Restate word for word every entry that appears below, skipping its pictures.

EXTRACTED INFORMATION
<<<<
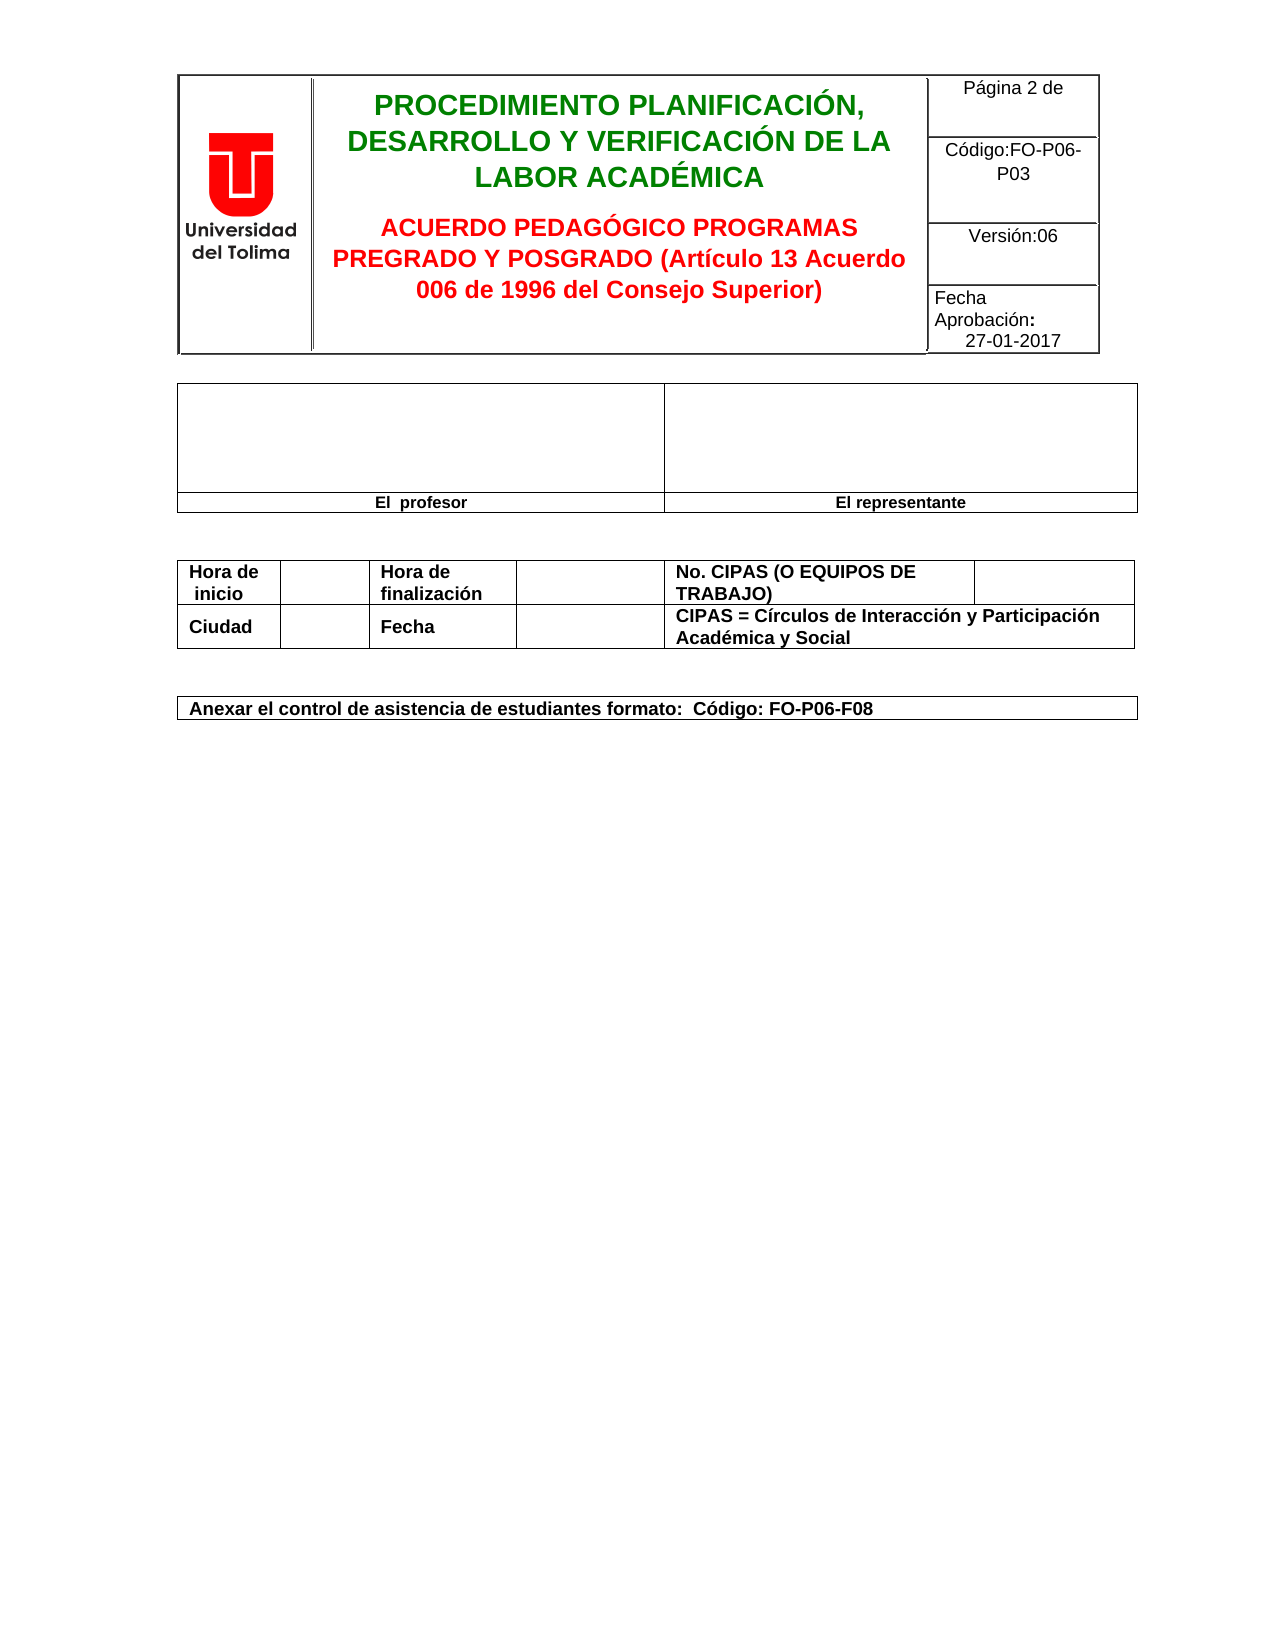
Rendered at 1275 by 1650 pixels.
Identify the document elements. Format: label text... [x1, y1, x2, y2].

table_cell [281, 605, 369, 648]
table_cell Fecha [370, 605, 516, 648]
table_header No. CIPAS (O EQUIPOS DE TRABAJO) [665, 561, 974, 604]
table_header [975, 561, 1134, 604]
table_header Anexar el control de asistencia de estudiantes formato: Código: FO-P06-F08 [178, 697, 1137, 719]
table_cell [665, 384, 1137, 492]
table_cell [517, 605, 664, 648]
table_header Hora de inicio [178, 561, 280, 604]
table_cell [178, 384, 664, 492]
table_cell El representante [665, 493, 1137, 512]
picture [186, 133, 296, 259]
table_cell Ciudad [178, 605, 280, 648]
table_cell El profesor [178, 493, 664, 512]
table_cell CIPAS = Círculos de Interacción y Participación Académica y Social [665, 605, 1134, 648]
table_header [281, 561, 369, 604]
table_header [517, 561, 664, 604]
table_header Hora de finalización [370, 561, 516, 604]
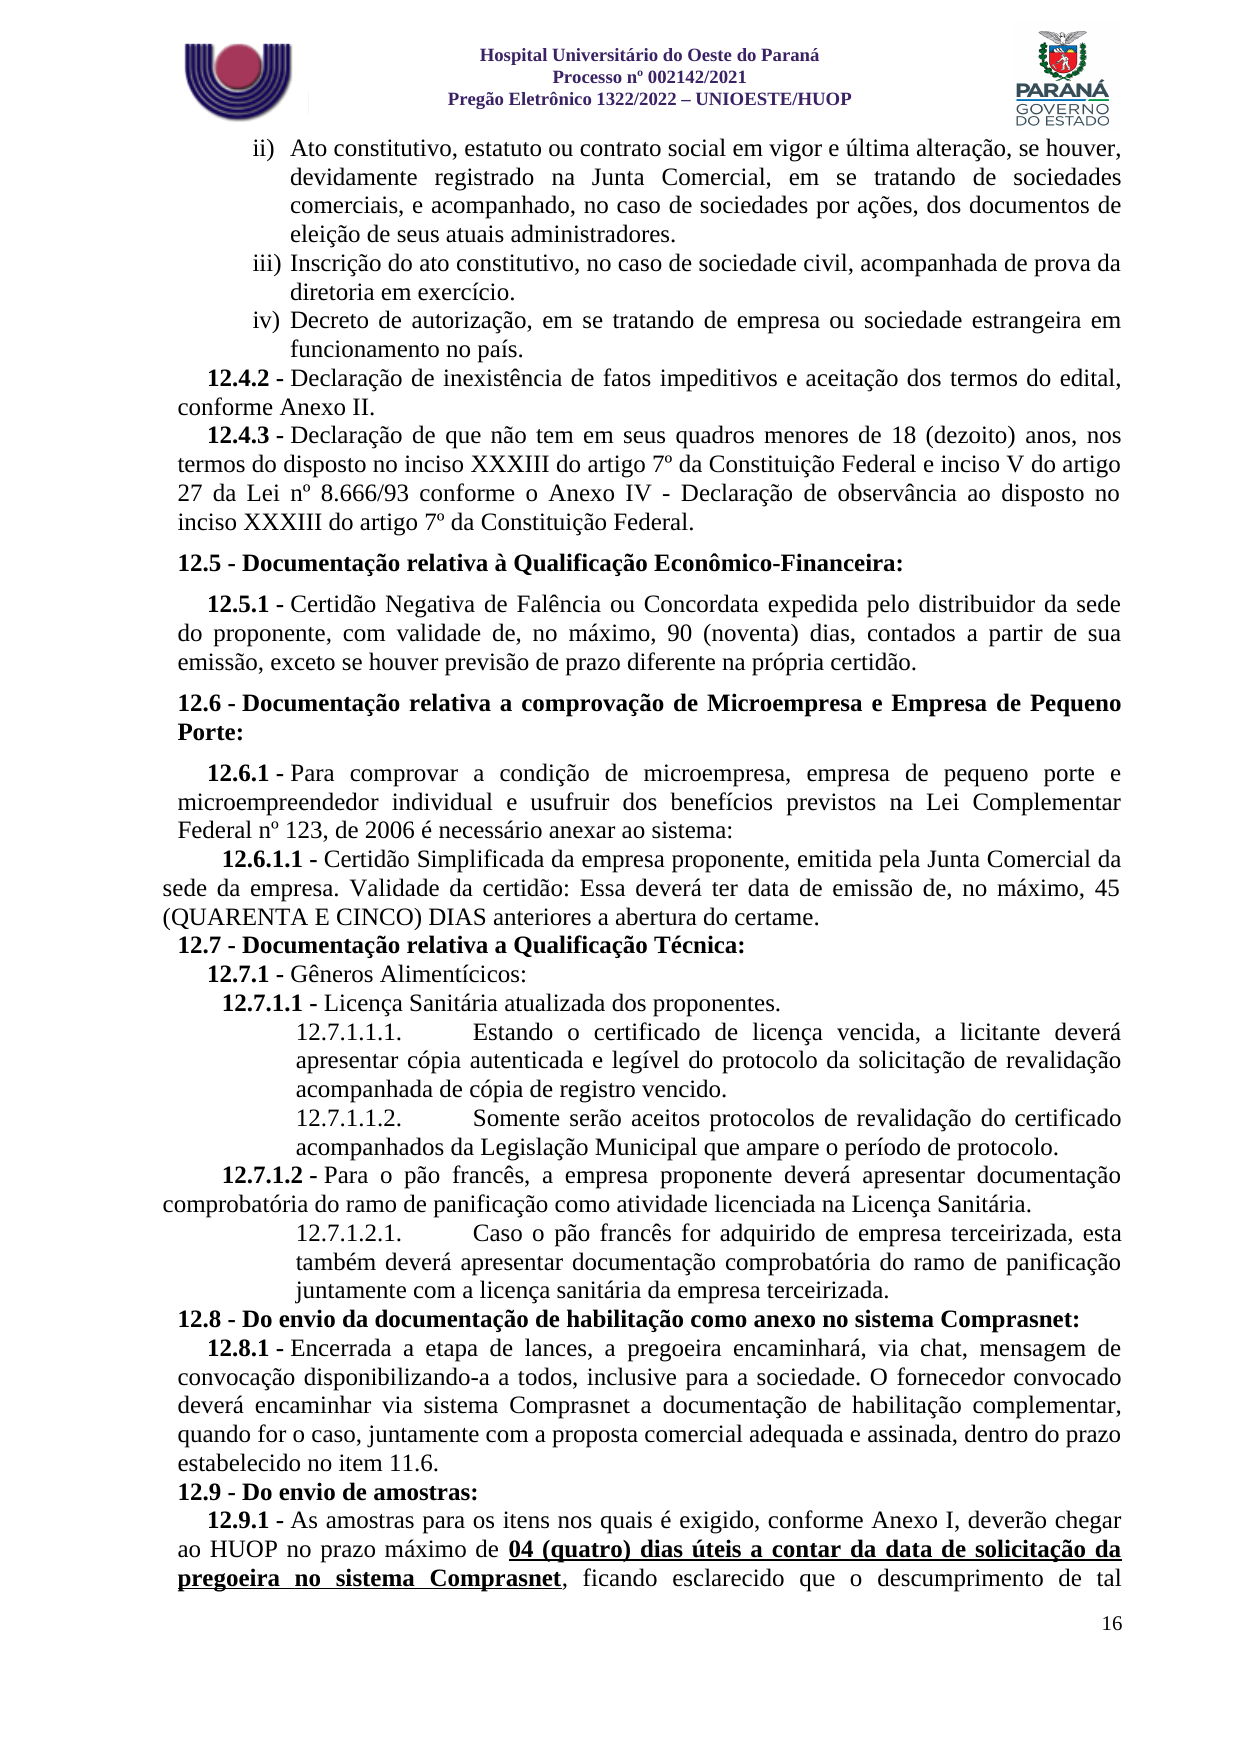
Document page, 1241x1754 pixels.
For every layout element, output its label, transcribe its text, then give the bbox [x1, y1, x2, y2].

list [177, 1506, 1122, 1592]
list Documentação relativa à Qualificação Econômico-Financeira: [177, 548, 1122, 577]
list Certidão Simplificada da empresa proponente, emitida pela Junta Comercial da sede da empresa. Validade da certidão: Essa deverá ter data de emissão de, no máximo, 45 (QUARENTA E CINCO) DIAS anteriores a abertura do certame. [162, 844, 1122, 931]
list Documentação relativa a comprovação de Microempresa e Empresa de Pequeno Porte: [177, 688, 1122, 746]
list Encerrada a etapa de lances, a pregoeira encaminhará, via chat, mensagem de convocação disponibilizando-a a todos, inclusive para a sociedade. O fornecedor convocado deverá encaminhar via sistema Comprasnet a documentação de habilitação complementar, quando for o caso, juntamente com a proposta comercial adequada e assinada, dentro do prazo estabelecido no item 11.6. [177, 1333, 1122, 1477]
list Do envio da documentação de habilitação como anexo no sistema Comprasnet: [177, 1304, 1122, 1333]
list Ato constitutivo, estatuto ou contrato social em vigor e última alteração, se houver, devidamente registrado na Junta Comercial, em se tratando de sociedades comerciais, e acompanhado, no caso de sociedades por ações, dos documentos de eleição de seus atuais administradores. [252, 133, 1122, 248]
list Documentação relativa a Qualificação Técnica: [177, 931, 1122, 959]
list Para comprovar a condição de microempresa, empresa de pequeno porte e microempreendedor individual e usufruir dos benefícios previstos na Lei Complementar Federal nº 123, de 2006 é necessário anexar ao sistema: [177, 758, 1122, 844]
list Decreto de autorização, em se tratando de empresa ou sociedade estrangeira em funcionamento no país. [252, 306, 1122, 363]
list Declaração de inexistência de fatos impeditivos e aceitação dos termos do edital, conforme Anexo II. [177, 363, 1122, 421]
list Licença Sanitária atualizada dos proponentes. [162, 988, 1122, 1017]
list Inscrição do ato constitutivo, no caso de sociedade civil, acompanhada de prova da diretoria em exercício. [252, 248, 1122, 306]
list Caso o pão francês for adquirido de empresa terceirizada, esta também deverá apresentar documentação comprobatória do ramo de panificação juntamente com a licença sanitária da empresa terceirizada. [296, 1218, 1122, 1304]
list Do envio de amostras: [177, 1477, 1122, 1506]
list Certidão Negativa de Falência ou Concordata expedida pelo distribuidor da sede do proponente, com validade de, no máximo, 90 (noventa) dias, contados a partir de sua emissão, exceto se houver previsão de prazo diferente na própria certidão. [177, 589, 1122, 676]
list Para o pão francês, a empresa proponente deverá apresentar documentação comprobatória do ramo de panificação como atividade licenciada na Licença Sanitária. [162, 1161, 1122, 1218]
picture [177, 36, 309, 131]
list Gêneros Alimentícicos: [177, 959, 1122, 988]
list Estando o certificado de licença vencida, a licitante deverá apresentar cópia autenticada e legível do protocolo da solicitação de revalidação acompanhada de cópia de registro vencido. [296, 1017, 1122, 1103]
list Declaração de que não tem em seus quadros menores de 18 (dezoito) anos, nos termos do disposto no inciso XXXIII do artigo 7º da Constituição Federal e inciso V do artigo 27 da Lei nº 8.666/93 conforme o Anexo IV - Declaração de observância ao disposto no inciso XXXIII do artigo 7º da Constituição Federal. [177, 421, 1122, 536]
picture [1010, 21, 1122, 131]
list Somente serão aceitos protocolos de revalidação do certificado acompanhados da Legislação Municipal que ampare o período de protocolo. [296, 1103, 1122, 1161]
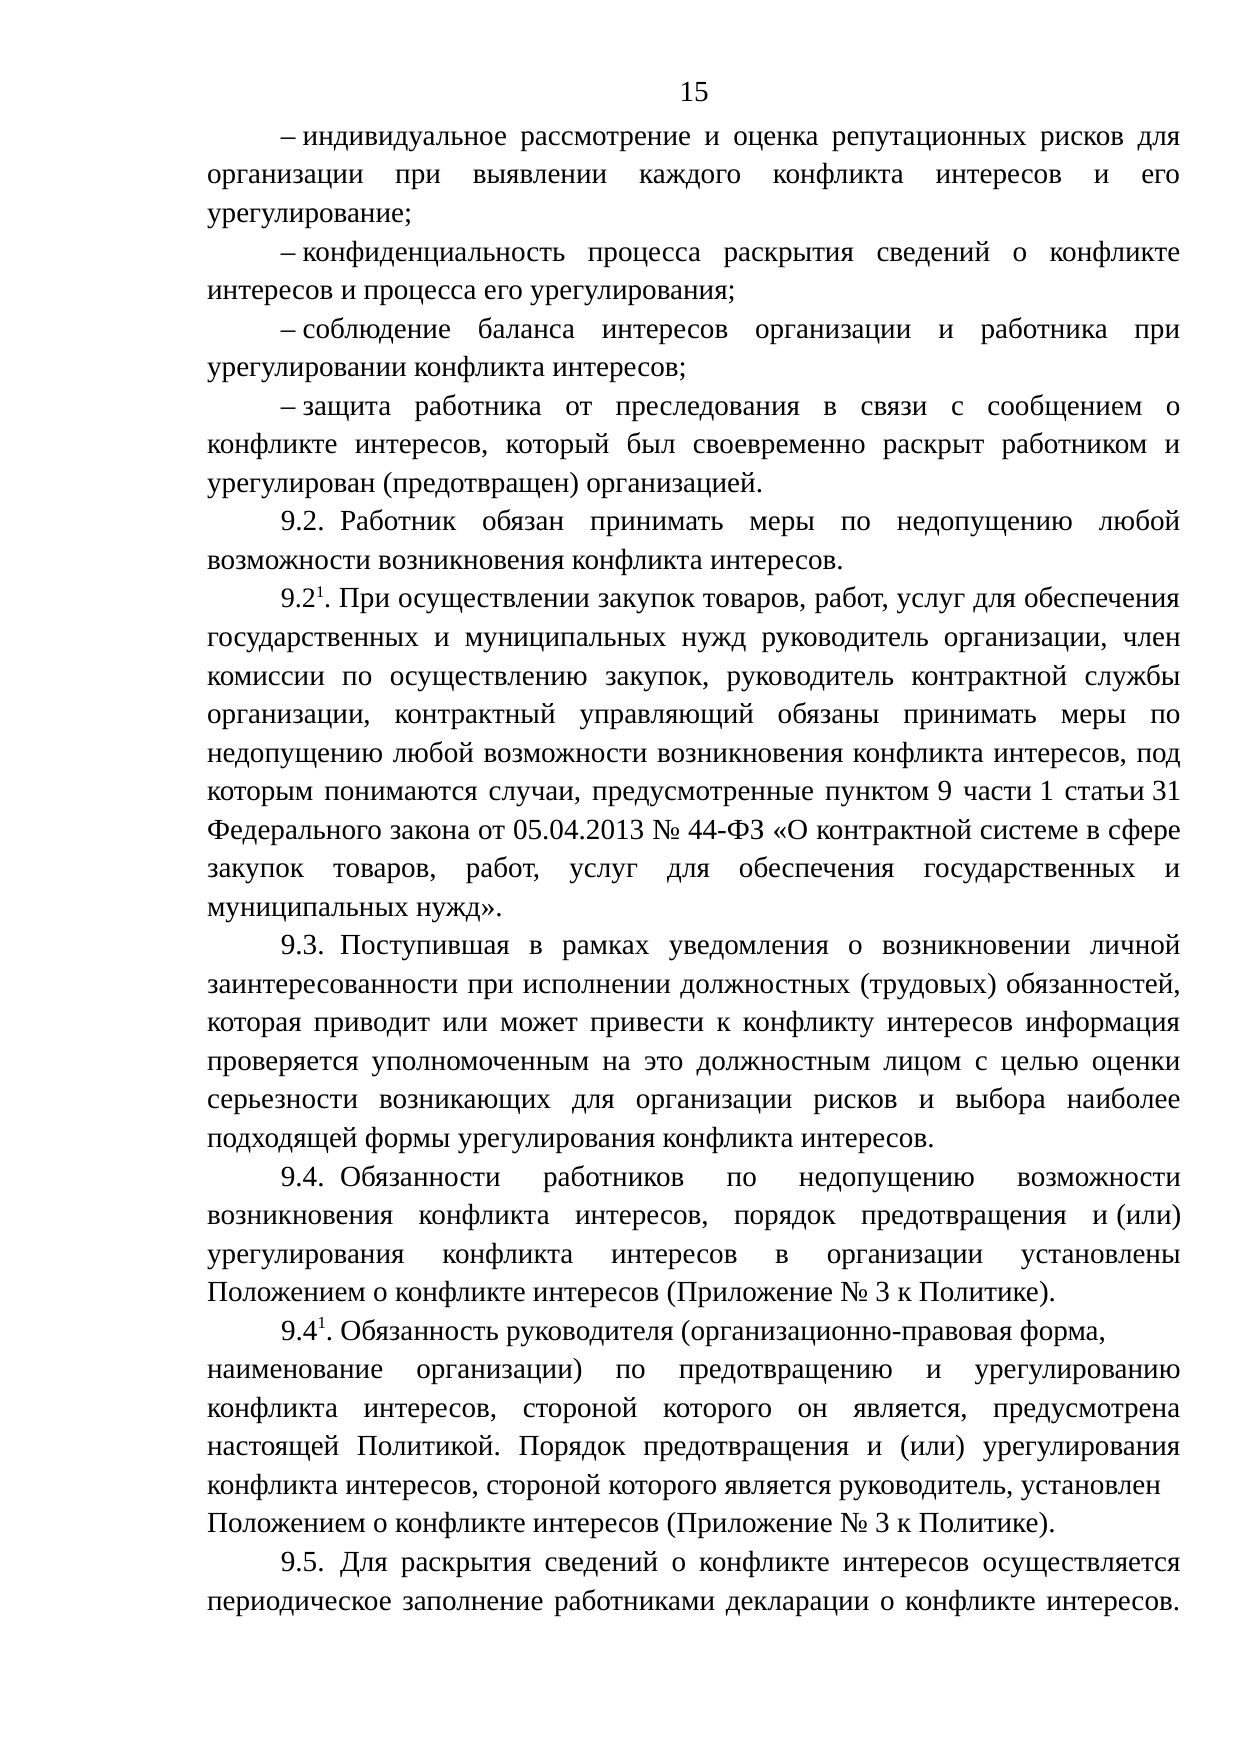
>>>>
TASK OUTPUT
Rendered at 1275 by 1650 pixels.
Identify the document elements. Format: label text... [x1, y1, x2, y2].

table_cell [281, 605, 369, 648]
table_cell Fecha [370, 605, 516, 648]
table_header No. CIPAS (O EQUIPOS DE TRABAJO) [665, 561, 974, 604]
table_header [975, 561, 1134, 604]
table_header Anexar el control de asistencia de estudiantes formato: Código: FO-P06-F08 [178, 697, 1137, 719]
table_cell [665, 384, 1137, 492]
table_cell [517, 605, 664, 648]
table_header Hora de inicio [178, 561, 280, 604]
table_cell [178, 384, 664, 492]
table_cell El representante [665, 493, 1137, 512]
picture [186, 133, 296, 259]
table_cell Ciudad [178, 605, 280, 648]
table_cell El profesor [178, 493, 664, 512]
table_cell CIPAS = Círculos de Interacción y Participación Académica y Social [665, 605, 1134, 648]
table_header [281, 561, 369, 604]
table_header [517, 561, 664, 604]
table_header Hora de finalización [370, 561, 516, 604]
Document page, 1241x1754 pixels.
For every layout element, output its label, transcribe its text, then give the bbox [x1, y1, x2, y2].

list [177, 1506, 1122, 1592]
list Documentação relativa à Qualificação Econômico-Financeira: [177, 548, 1122, 577]
list Certidão Simplificada da empresa proponente, emitida pela Junta Comercial da sede da empresa. Validade da certidão: Essa deverá ter data de emissão de, no máximo, 45 (QUARENTA E CINCO) DIAS anteriores a abertura do certame. [162, 844, 1122, 931]
list Documentação relativa a comprovação de Microempresa e Empresa de Pequeno Porte: [177, 688, 1122, 746]
list Encerrada a etapa de lances, a pregoeira encaminhará, via chat, mensagem de convocação disponibilizando-a a todos, inclusive para a sociedade. O fornecedor convocado deverá encaminhar via sistema Comprasnet a documentação de habilitação complementar, quando for o caso, juntamente com a proposta comercial adequada e assinada, dentro do prazo estabelecido no item 11.6. [177, 1333, 1122, 1477]
list Do envio da documentação de habilitação como anexo no sistema Comprasnet: [177, 1304, 1122, 1333]
list Ato constitutivo, estatuto ou contrato social em vigor e última alteração, se houver, devidamente registrado na Junta Comercial, em se tratando de sociedades comerciais, e acompanhado, no caso de sociedades por ações, dos documentos de eleição de seus atuais administradores. [252, 133, 1122, 248]
list Documentação relativa a Qualificação Técnica: [177, 931, 1122, 959]
list Para comprovar a condição de microempresa, empresa de pequeno porte e microempreendedor individual e usufruir dos benefícios previstos na Lei Complementar Federal nº 123, de 2006 é necessário anexar ao sistema: [177, 758, 1122, 844]
list Decreto de autorização, em se tratando de empresa ou sociedade estrangeira em funcionamento no país. [252, 306, 1122, 363]
list Declaração de inexistência de fatos impeditivos e aceitação dos termos do edital, conforme Anexo II. [177, 363, 1122, 421]
list Licença Sanitária atualizada dos proponentes. [162, 988, 1122, 1017]
list Inscrição do ato constitutivo, no caso de sociedade civil, acompanhada de prova da diretoria em exercício. [252, 248, 1122, 306]
list Caso o pão francês for adquirido de empresa terceirizada, esta também deverá apresentar documentação comprobatória do ramo de panificação juntamente com a licença sanitária da empresa terceirizada. [296, 1218, 1122, 1304]
list Do envio de amostras: [177, 1477, 1122, 1506]
list Certidão Negativa de Falência ou Concordata expedida pelo distribuidor da sede do proponente, com validade de, no máximo, 90 (noventa) dias, contados a partir de sua emissão, exceto se houver previsão de prazo diferente na própria certidão. [177, 589, 1122, 676]
list Para o pão francês, a empresa proponente deverá apresentar documentação comprobatória do ramo de panificação como atividade licenciada na Licença Sanitária. [162, 1161, 1122, 1218]
picture [177, 36, 309, 131]
list Gêneros Alimentícicos: [177, 959, 1122, 988]
list Estando o certificado de licença vencida, a licitante deverá apresentar cópia autenticada e legível do protocolo da solicitação de revalidação acompanhada de cópia de registro vencido. [296, 1017, 1122, 1103]
list Declaração de que não tem em seus quadros menores de 18 (dezoito) anos, nos termos do disposto no inciso XXXIII do artigo 7º da Constituição Federal e inciso V do artigo 27 da Lei nº 8.666/93 conforme o Anexo IV - Declaração de observância ao disposto no inciso XXXIII do artigo 7º da Constituição Federal. [177, 421, 1122, 536]
picture [1010, 21, 1122, 131]
list Somente serão aceitos protocolos de revalidação do certificado acompanhados da Legislação Municipal que ampare o período de protocolo. [296, 1103, 1122, 1161]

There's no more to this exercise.